+++ Excerpt provided +++

It was Ernest Orlando Lawrence who invented the first cyclotron back in 1930. But it
was his colleague, a young mechanical engineer by the name of William Brobeck, who built
on Lawrence's concept to design the world's largest and most powerful particle
accelerators of their era, thereby playing a key role in inaugurating the golden age of
nuclear science. Last Friday Bill Brobeck died in Walnut Creek, leaving behind a lifetime
of contributions to the field of accelerator physics. He was 89.
"Bill was one of the great persons who helped Lawrence organize a pioneering
science institution which became the prototype for science laboratories the world
over," said retired Berkeley Lab physicist Ed Lofgren, who headed the development and
operation of the Bevatron and knew Brobeck in his early days.

+++

Problem requirements - According to the passage on William Brobeck, in what year did Ernest Orlando Lawrence invent the first cyclotron? The lines that follow are not required for any part of this work.

+++ Raw data +++

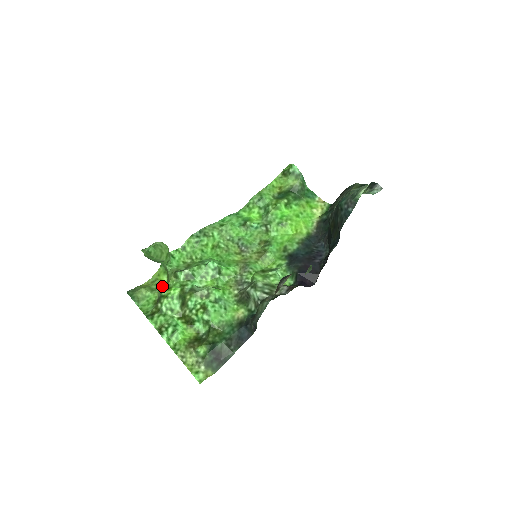
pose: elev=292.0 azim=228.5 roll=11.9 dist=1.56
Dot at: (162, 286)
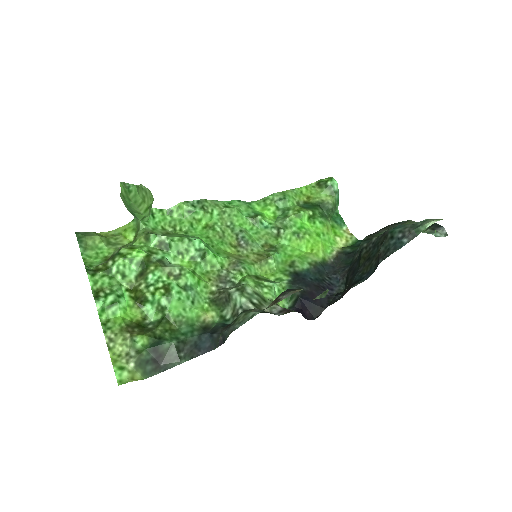
Dot at: (124, 244)
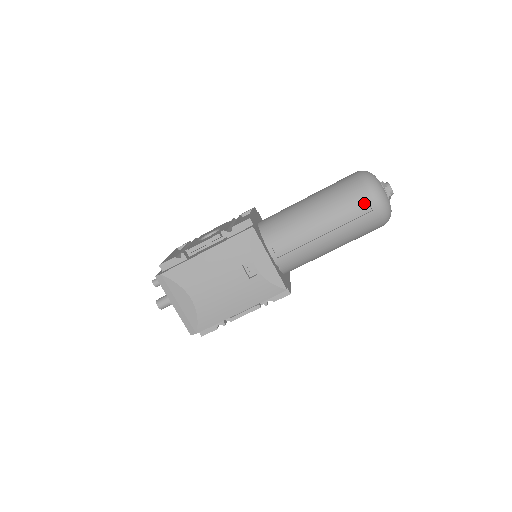
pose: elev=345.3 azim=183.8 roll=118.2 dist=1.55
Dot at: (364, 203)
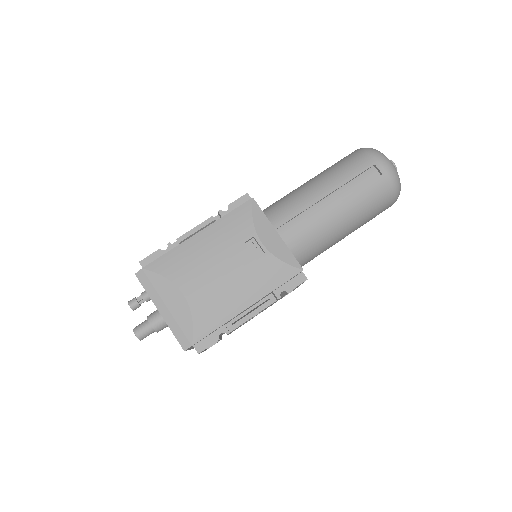
Dot at: (371, 169)
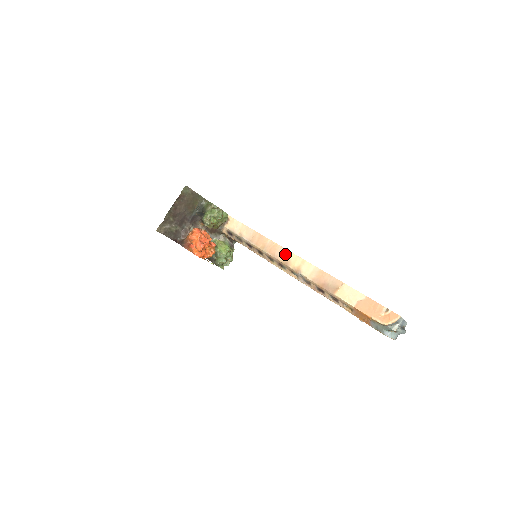
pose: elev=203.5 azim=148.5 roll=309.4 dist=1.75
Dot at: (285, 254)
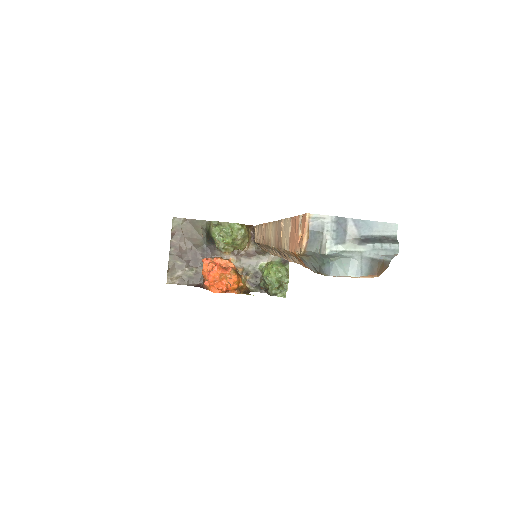
Dot at: (266, 231)
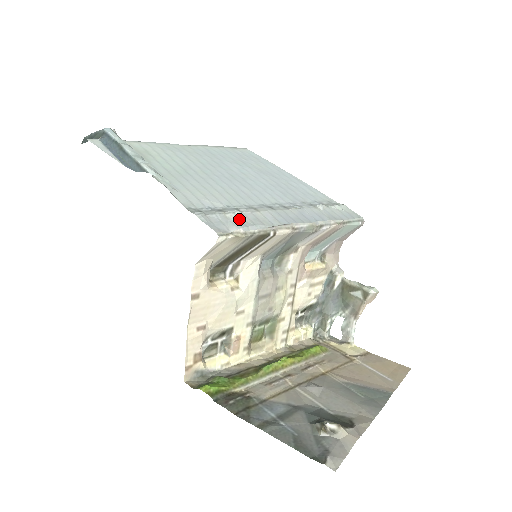
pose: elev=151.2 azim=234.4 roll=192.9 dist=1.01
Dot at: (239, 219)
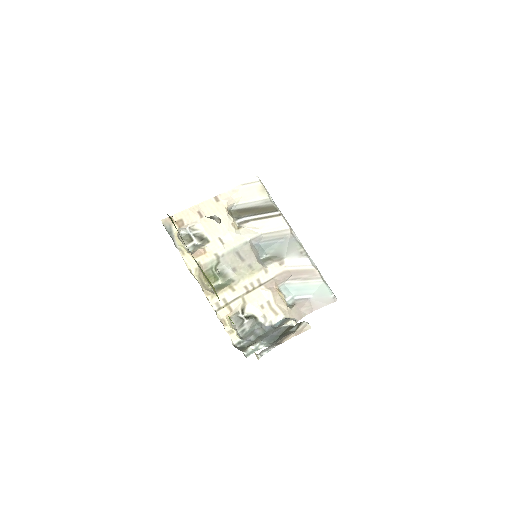
Dot at: occluded
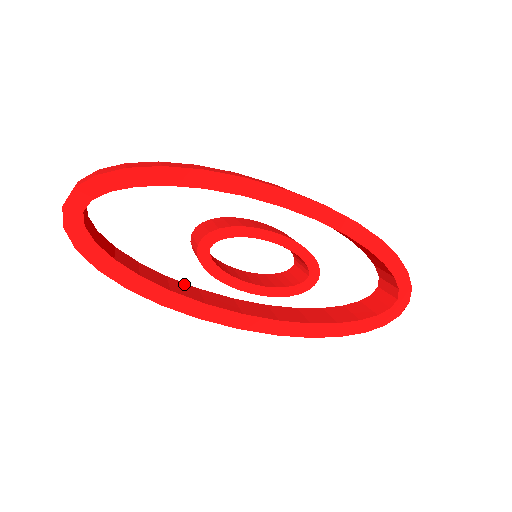
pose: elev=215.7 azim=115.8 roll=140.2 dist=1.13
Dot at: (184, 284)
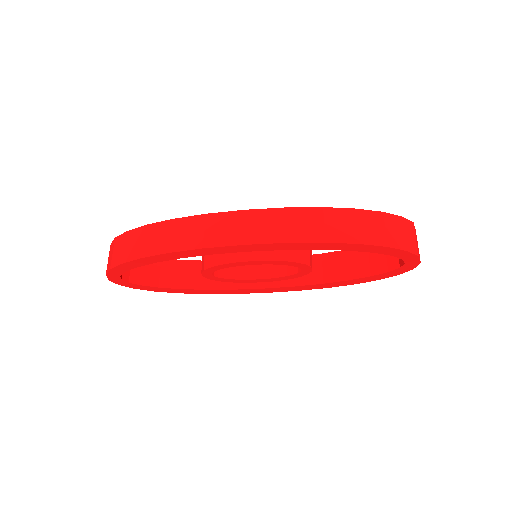
Dot at: occluded
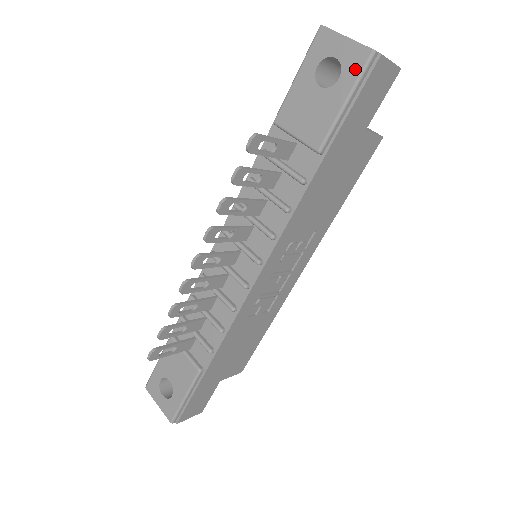
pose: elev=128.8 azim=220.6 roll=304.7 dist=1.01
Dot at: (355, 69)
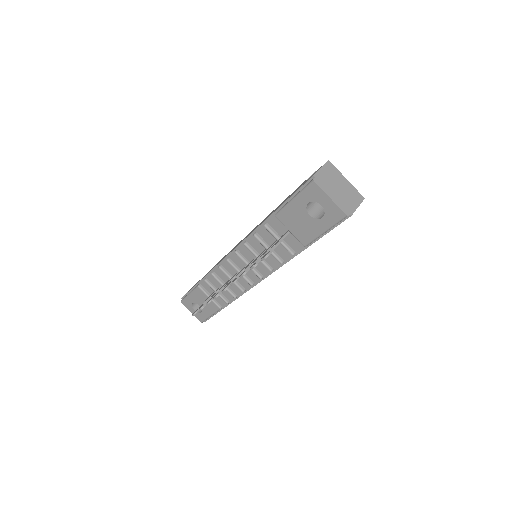
Dot at: (333, 219)
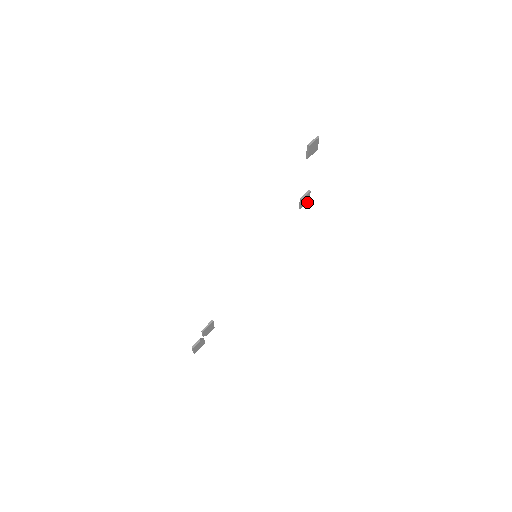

+++

In response - 1930